Fred Abraham

Personal information
- Full name: (Frank?) Frederick Abraham
- Born: 9 January 1859 Adventure Village, Essequibo, British Guiana
- Died: 12 July 1901 (aged 42), or 14 May 1918 (aged 59) British Guiana
- Relations: Fred Abraham Jr. (son)

Domestic team information
- 1883: Demerara (British Guiana)

Career statistics
| Competition | FC |
| Matches | 1 |
| Runs scored | 6 |
| Batting average | 6.00 |
| 100s/50s | 0/0 |
| Top score | 6 |
| Catches/stumpings | 0/– |
- Source: CricketArchive, 30 November 2014

= Fred Abraham Sr. =

British Guianese cricketer

Frederick "Fred" Abraham (or Frank Frederick Abraham; 9 January 1859 – 12 July 1901 or 14 May 1918) was a British Guianese cricketer who played a single first-class match for Demerara, an antecedent of the current Guyanese national side.

Abraham, who was born at Adventure Village near the mouth of the Essequibo River, played for Demerara in an intercolonial match against Barbados in September 1883. The game was played at the Bay Pasture ground in the capital of the Colony of Barbados, Bridgetown.
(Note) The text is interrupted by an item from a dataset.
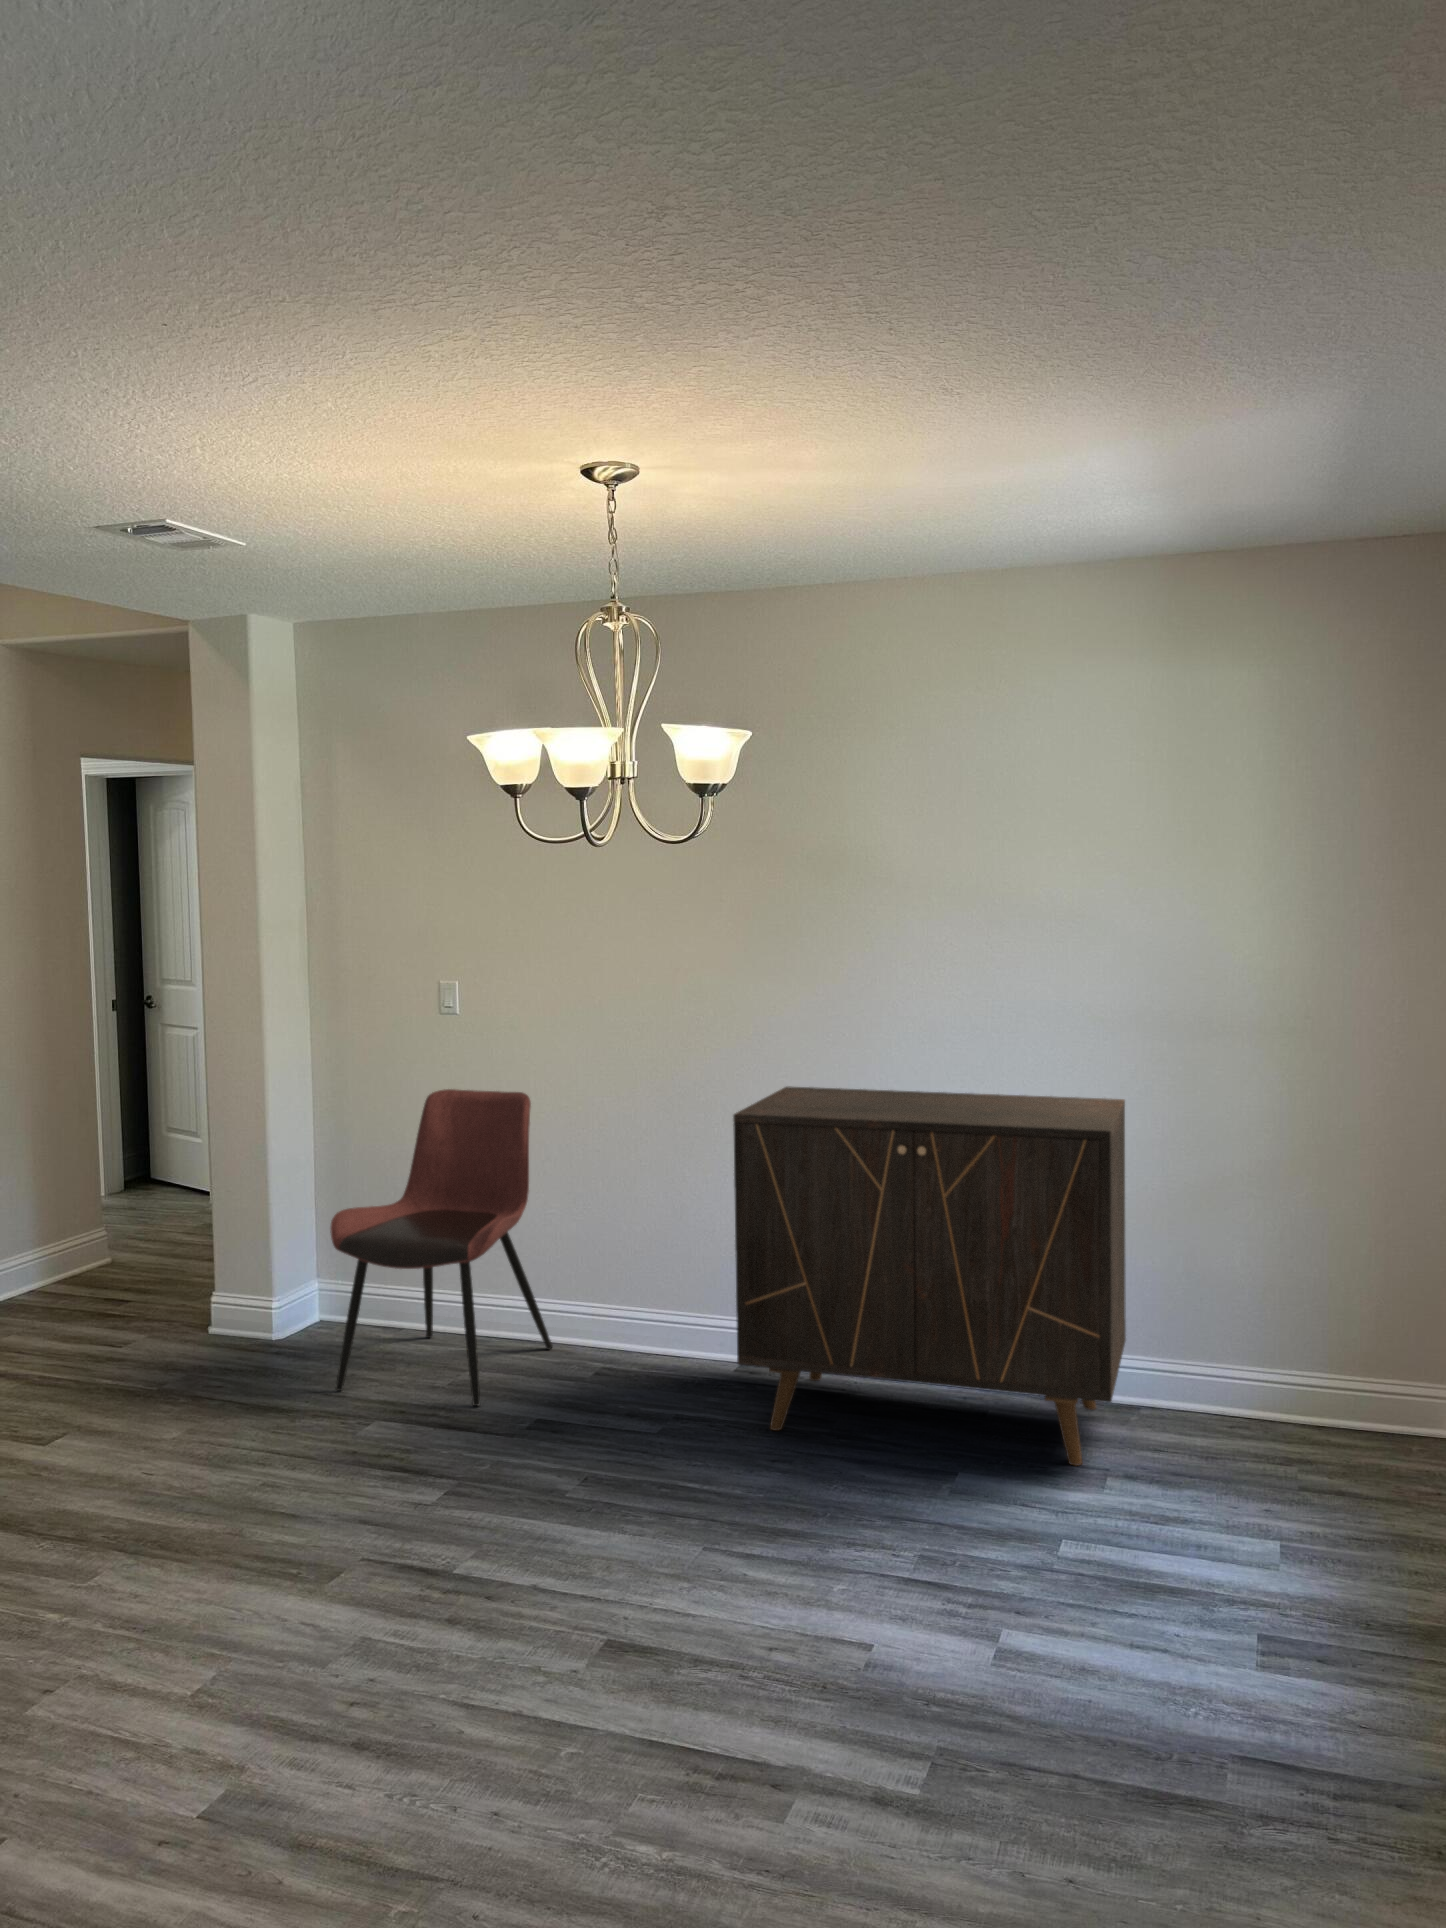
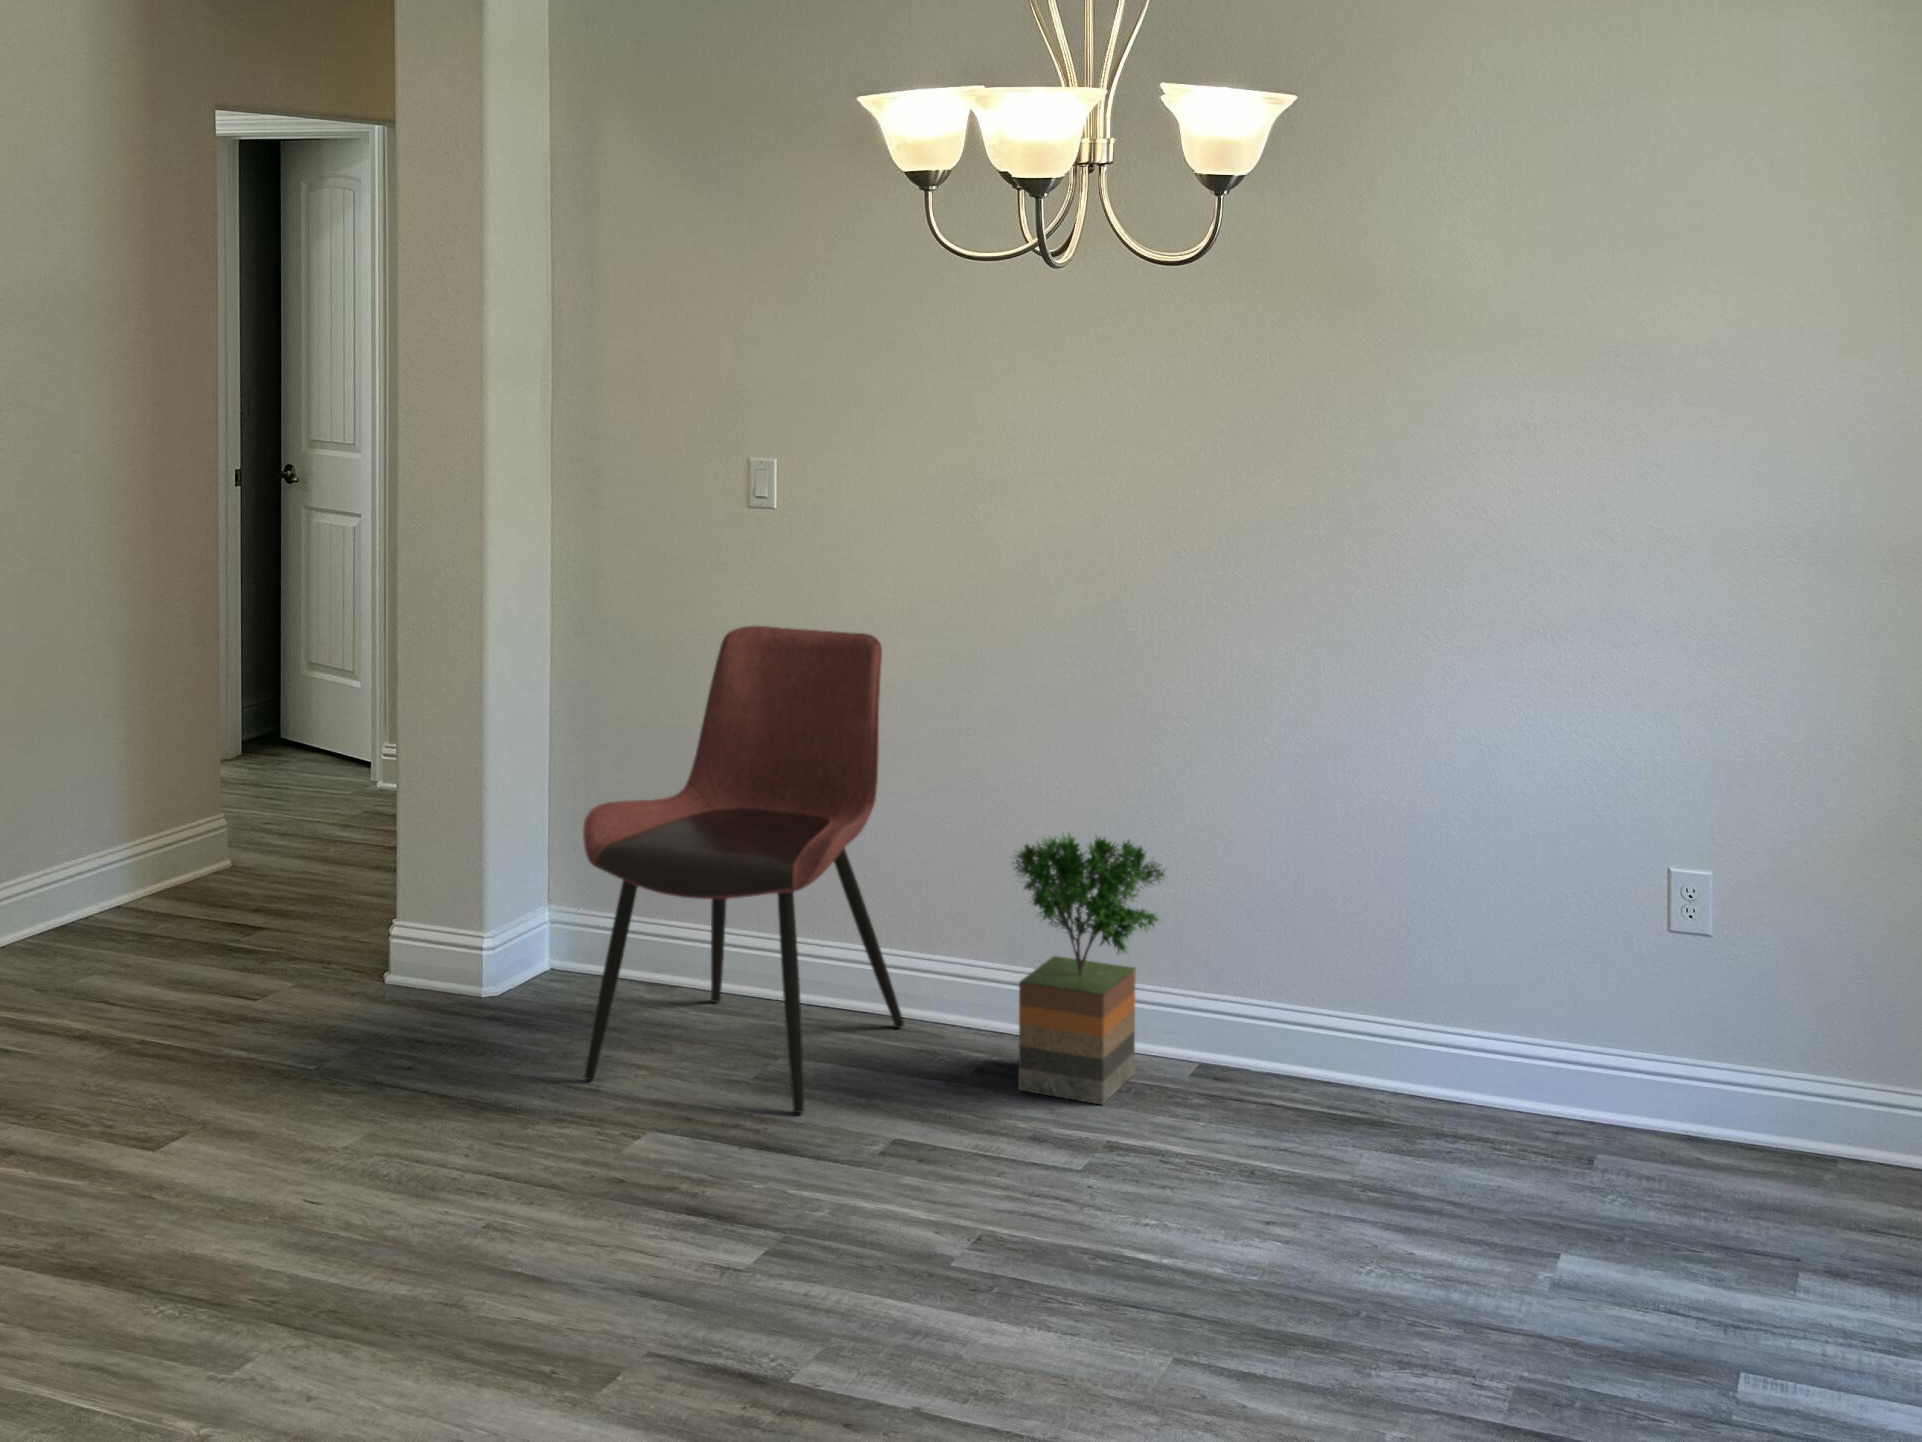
cabinet: present [733,1086,1126,1466] -> none [1206,638,1815,1251]
potted tree: none [614,1216,719,1393] -> present [1015,833,1164,1104]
In his only recorded match, he scored six runs batting fifth in Demerara's first innings, before being caught by William Howell off the bowling of Alfred Browne. Demerara were bowled out for 76, but went on to bowl out Barbados for 66 in their first innings. After batting, Abraham was unable to take part in the remainder of the match, with Alfred Swain substituting for him. Demerara made 94 in their second innings, and Barbados easily chased down their target, winning the match by six wickets.

Abraham died in British Guiana decades later, although his year of death is disputed, with one source giving a July 1901 date and another giving a May 1918 date. His son, Frederick Henri Abraham Jr., also played cricket for British Guiana, but was killed in France in October 1918, having fought with the Lancashire Fusiliers.